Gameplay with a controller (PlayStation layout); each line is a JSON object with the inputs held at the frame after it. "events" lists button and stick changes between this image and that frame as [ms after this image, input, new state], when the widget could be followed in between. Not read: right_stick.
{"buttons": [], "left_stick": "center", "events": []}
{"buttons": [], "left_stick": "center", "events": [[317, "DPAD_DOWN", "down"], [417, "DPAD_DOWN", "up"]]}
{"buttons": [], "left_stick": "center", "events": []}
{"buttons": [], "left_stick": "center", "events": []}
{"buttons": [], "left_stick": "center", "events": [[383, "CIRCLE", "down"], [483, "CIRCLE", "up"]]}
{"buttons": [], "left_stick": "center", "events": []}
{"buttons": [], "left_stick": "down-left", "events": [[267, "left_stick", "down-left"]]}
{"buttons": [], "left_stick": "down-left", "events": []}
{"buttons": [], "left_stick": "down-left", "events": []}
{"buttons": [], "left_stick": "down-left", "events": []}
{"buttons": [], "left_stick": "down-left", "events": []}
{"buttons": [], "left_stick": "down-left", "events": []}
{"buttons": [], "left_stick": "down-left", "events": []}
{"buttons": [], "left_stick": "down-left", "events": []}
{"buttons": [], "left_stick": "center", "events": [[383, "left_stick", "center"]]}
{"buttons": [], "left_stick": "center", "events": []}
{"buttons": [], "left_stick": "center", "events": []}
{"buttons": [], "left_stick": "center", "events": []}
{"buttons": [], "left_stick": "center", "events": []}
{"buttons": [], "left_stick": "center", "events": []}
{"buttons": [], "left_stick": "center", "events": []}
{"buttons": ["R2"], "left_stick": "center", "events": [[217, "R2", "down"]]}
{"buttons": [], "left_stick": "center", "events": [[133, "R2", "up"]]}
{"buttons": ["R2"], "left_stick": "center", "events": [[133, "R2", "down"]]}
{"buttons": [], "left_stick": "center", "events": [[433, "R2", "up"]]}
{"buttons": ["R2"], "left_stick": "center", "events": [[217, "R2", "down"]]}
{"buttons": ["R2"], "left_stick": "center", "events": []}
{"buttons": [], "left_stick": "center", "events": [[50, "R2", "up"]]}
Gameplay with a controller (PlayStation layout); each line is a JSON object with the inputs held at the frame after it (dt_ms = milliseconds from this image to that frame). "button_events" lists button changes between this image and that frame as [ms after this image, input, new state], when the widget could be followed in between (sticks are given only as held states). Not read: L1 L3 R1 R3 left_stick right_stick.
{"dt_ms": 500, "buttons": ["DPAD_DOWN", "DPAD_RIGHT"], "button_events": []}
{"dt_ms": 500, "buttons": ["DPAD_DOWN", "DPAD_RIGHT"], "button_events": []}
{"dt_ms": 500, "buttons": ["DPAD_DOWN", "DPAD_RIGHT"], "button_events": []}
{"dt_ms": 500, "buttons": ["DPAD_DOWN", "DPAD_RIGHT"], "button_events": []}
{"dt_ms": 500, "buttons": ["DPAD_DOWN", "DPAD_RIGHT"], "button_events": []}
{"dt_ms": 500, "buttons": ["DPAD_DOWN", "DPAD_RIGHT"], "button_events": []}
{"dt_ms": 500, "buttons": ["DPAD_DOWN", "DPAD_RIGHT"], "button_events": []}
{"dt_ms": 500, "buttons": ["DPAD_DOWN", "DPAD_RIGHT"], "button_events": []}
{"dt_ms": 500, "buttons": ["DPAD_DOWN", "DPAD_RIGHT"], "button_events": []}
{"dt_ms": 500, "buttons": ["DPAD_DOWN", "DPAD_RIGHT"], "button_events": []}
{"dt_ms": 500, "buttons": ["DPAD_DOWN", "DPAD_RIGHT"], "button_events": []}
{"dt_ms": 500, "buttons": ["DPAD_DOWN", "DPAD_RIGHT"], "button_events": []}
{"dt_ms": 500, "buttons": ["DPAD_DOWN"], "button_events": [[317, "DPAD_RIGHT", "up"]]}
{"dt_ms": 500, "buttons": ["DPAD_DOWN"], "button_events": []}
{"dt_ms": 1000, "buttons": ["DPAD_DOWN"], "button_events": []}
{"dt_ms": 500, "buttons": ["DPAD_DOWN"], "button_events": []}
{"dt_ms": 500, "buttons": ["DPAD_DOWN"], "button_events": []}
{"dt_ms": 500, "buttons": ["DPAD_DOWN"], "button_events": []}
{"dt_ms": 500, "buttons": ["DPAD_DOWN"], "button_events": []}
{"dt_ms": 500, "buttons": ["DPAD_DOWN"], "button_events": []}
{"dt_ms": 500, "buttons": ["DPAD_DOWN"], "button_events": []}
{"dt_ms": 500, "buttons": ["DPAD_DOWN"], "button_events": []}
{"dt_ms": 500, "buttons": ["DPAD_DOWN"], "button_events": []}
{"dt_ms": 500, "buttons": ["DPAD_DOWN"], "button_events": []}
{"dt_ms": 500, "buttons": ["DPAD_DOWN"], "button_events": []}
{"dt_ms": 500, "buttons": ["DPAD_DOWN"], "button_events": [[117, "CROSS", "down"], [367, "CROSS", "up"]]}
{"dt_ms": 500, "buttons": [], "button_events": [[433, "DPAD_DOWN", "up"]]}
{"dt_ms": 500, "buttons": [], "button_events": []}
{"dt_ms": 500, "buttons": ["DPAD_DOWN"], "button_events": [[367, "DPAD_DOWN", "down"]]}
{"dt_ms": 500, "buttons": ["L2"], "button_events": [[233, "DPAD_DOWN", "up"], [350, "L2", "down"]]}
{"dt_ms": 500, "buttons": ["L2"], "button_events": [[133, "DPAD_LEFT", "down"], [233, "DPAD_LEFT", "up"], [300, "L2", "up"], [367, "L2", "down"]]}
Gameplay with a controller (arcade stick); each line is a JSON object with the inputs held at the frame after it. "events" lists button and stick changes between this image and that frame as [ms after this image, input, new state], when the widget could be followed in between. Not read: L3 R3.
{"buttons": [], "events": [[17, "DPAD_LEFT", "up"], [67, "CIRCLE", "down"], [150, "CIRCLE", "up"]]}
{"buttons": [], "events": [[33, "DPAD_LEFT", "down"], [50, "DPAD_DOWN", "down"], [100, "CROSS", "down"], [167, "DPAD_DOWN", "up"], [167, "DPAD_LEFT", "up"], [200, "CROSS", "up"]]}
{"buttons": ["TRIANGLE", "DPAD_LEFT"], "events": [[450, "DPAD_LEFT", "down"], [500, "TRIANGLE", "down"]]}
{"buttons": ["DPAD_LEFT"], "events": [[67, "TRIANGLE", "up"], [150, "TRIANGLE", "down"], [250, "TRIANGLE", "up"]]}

-*-

Each line of the listing should be copied exactly, with none left out.

Gameplay with a controller (PlayStation layout); each line is a JSON object with the inputs held at the frame after it. "events" lists button and stick changes between this image and that frame as [ms after this image, input, new state], when the widget could be followed in between. Not read: right_stick.
{"buttons": [], "left_stick": "center", "events": []}
{"buttons": [], "left_stick": "center", "events": [[317, "DPAD_DOWN", "down"], [417, "DPAD_DOWN", "up"]]}
{"buttons": [], "left_stick": "center", "events": []}
{"buttons": [], "left_stick": "center", "events": []}
{"buttons": [], "left_stick": "center", "events": [[383, "CIRCLE", "down"], [483, "CIRCLE", "up"]]}
{"buttons": [], "left_stick": "center", "events": []}
{"buttons": [], "left_stick": "down-left", "events": [[267, "left_stick", "down-left"]]}
{"buttons": [], "left_stick": "down-left", "events": []}
{"buttons": [], "left_stick": "down-left", "events": []}
{"buttons": [], "left_stick": "down-left", "events": []}
{"buttons": [], "left_stick": "down-left", "events": []}
{"buttons": [], "left_stick": "down-left", "events": []}
{"buttons": [], "left_stick": "down-left", "events": []}
{"buttons": [], "left_stick": "down-left", "events": []}
{"buttons": [], "left_stick": "center", "events": [[383, "left_stick", "center"]]}
{"buttons": [], "left_stick": "center", "events": []}
{"buttons": [], "left_stick": "center", "events": []}
{"buttons": [], "left_stick": "center", "events": []}
{"buttons": [], "left_stick": "center", "events": []}
{"buttons": [], "left_stick": "center", "events": []}
{"buttons": [], "left_stick": "center", "events": []}
{"buttons": ["R2"], "left_stick": "center", "events": [[217, "R2", "down"]]}
{"buttons": [], "left_stick": "center", "events": [[133, "R2", "up"]]}
{"buttons": ["R2"], "left_stick": "center", "events": [[133, "R2", "down"]]}
{"buttons": [], "left_stick": "center", "events": [[433, "R2", "up"]]}
{"buttons": ["R2"], "left_stick": "center", "events": [[217, "R2", "down"]]}
{"buttons": ["R2"], "left_stick": "center", "events": []}
{"buttons": [], "left_stick": "center", "events": [[50, "R2", "up"]]}
Gameplay with a controller (PlayStation layout); each line is a JSON object with the inputs held at the frame after it (dt_ms = milliseconds from this image to that frame). "button_events" lists button changes between this image and that frame as [ms after this image, input, new state], when the widget could be followed in between (sticks are given only as held states). Not read: L1 L3 R1 R3 left_stick right_stick.
{"dt_ms": 500, "buttons": ["DPAD_DOWN", "DPAD_RIGHT"], "button_events": []}
{"dt_ms": 500, "buttons": ["DPAD_DOWN", "DPAD_RIGHT"], "button_events": []}
{"dt_ms": 500, "buttons": ["DPAD_DOWN", "DPAD_RIGHT"], "button_events": []}
{"dt_ms": 500, "buttons": ["DPAD_DOWN", "DPAD_RIGHT"], "button_events": []}
{"dt_ms": 500, "buttons": ["DPAD_DOWN", "DPAD_RIGHT"], "button_events": []}
{"dt_ms": 500, "buttons": ["DPAD_DOWN", "DPAD_RIGHT"], "button_events": []}
{"dt_ms": 500, "buttons": ["DPAD_DOWN", "DPAD_RIGHT"], "button_events": []}
{"dt_ms": 500, "buttons": ["DPAD_DOWN", "DPAD_RIGHT"], "button_events": []}
{"dt_ms": 500, "buttons": ["DPAD_DOWN", "DPAD_RIGHT"], "button_events": []}
{"dt_ms": 500, "buttons": ["DPAD_DOWN", "DPAD_RIGHT"], "button_events": []}
{"dt_ms": 500, "buttons": ["DPAD_DOWN", "DPAD_RIGHT"], "button_events": []}
{"dt_ms": 500, "buttons": ["DPAD_DOWN", "DPAD_RIGHT"], "button_events": []}
{"dt_ms": 500, "buttons": ["DPAD_DOWN"], "button_events": [[317, "DPAD_RIGHT", "up"]]}
{"dt_ms": 500, "buttons": ["DPAD_DOWN"], "button_events": []}
{"dt_ms": 1000, "buttons": ["DPAD_DOWN"], "button_events": []}
{"dt_ms": 500, "buttons": ["DPAD_DOWN"], "button_events": []}
{"dt_ms": 500, "buttons": ["DPAD_DOWN"], "button_events": []}
{"dt_ms": 500, "buttons": ["DPAD_DOWN"], "button_events": []}
{"dt_ms": 500, "buttons": ["DPAD_DOWN"], "button_events": []}
{"dt_ms": 500, "buttons": ["DPAD_DOWN"], "button_events": []}
{"dt_ms": 500, "buttons": ["DPAD_DOWN"], "button_events": []}
{"dt_ms": 500, "buttons": ["DPAD_DOWN"], "button_events": []}
{"dt_ms": 500, "buttons": ["DPAD_DOWN"], "button_events": []}
{"dt_ms": 500, "buttons": ["DPAD_DOWN"], "button_events": []}
{"dt_ms": 500, "buttons": ["DPAD_DOWN"], "button_events": []}
{"dt_ms": 500, "buttons": ["DPAD_DOWN"], "button_events": [[117, "CROSS", "down"], [367, "CROSS", "up"]]}
{"dt_ms": 500, "buttons": [], "button_events": [[433, "DPAD_DOWN", "up"]]}
{"dt_ms": 500, "buttons": [], "button_events": []}
{"dt_ms": 500, "buttons": ["DPAD_DOWN"], "button_events": [[367, "DPAD_DOWN", "down"]]}
{"dt_ms": 500, "buttons": ["L2"], "button_events": [[233, "DPAD_DOWN", "up"], [350, "L2", "down"]]}
{"dt_ms": 500, "buttons": ["L2"], "button_events": [[133, "DPAD_LEFT", "down"], [233, "DPAD_LEFT", "up"], [300, "L2", "up"], [367, "L2", "down"]]}
Gameplay with a controller (arcade stick); each line is a JSON object with the inputs held at the frame after it. "events" lists button and stick changes between this image and that frame as [ms after this image, input, new state], when the widget could be followed in between. Not read: L3 R3.
{"buttons": [], "events": [[17, "DPAD_LEFT", "up"], [67, "CIRCLE", "down"], [150, "CIRCLE", "up"]]}
{"buttons": [], "events": [[33, "DPAD_LEFT", "down"], [50, "DPAD_DOWN", "down"], [100, "CROSS", "down"], [167, "DPAD_DOWN", "up"], [167, "DPAD_LEFT", "up"], [200, "CROSS", "up"]]}
{"buttons": ["TRIANGLE", "DPAD_LEFT"], "events": [[450, "DPAD_LEFT", "down"], [500, "TRIANGLE", "down"]]}
{"buttons": ["DPAD_LEFT"], "events": [[67, "TRIANGLE", "up"], [150, "TRIANGLE", "down"], [250, "TRIANGLE", "up"]]}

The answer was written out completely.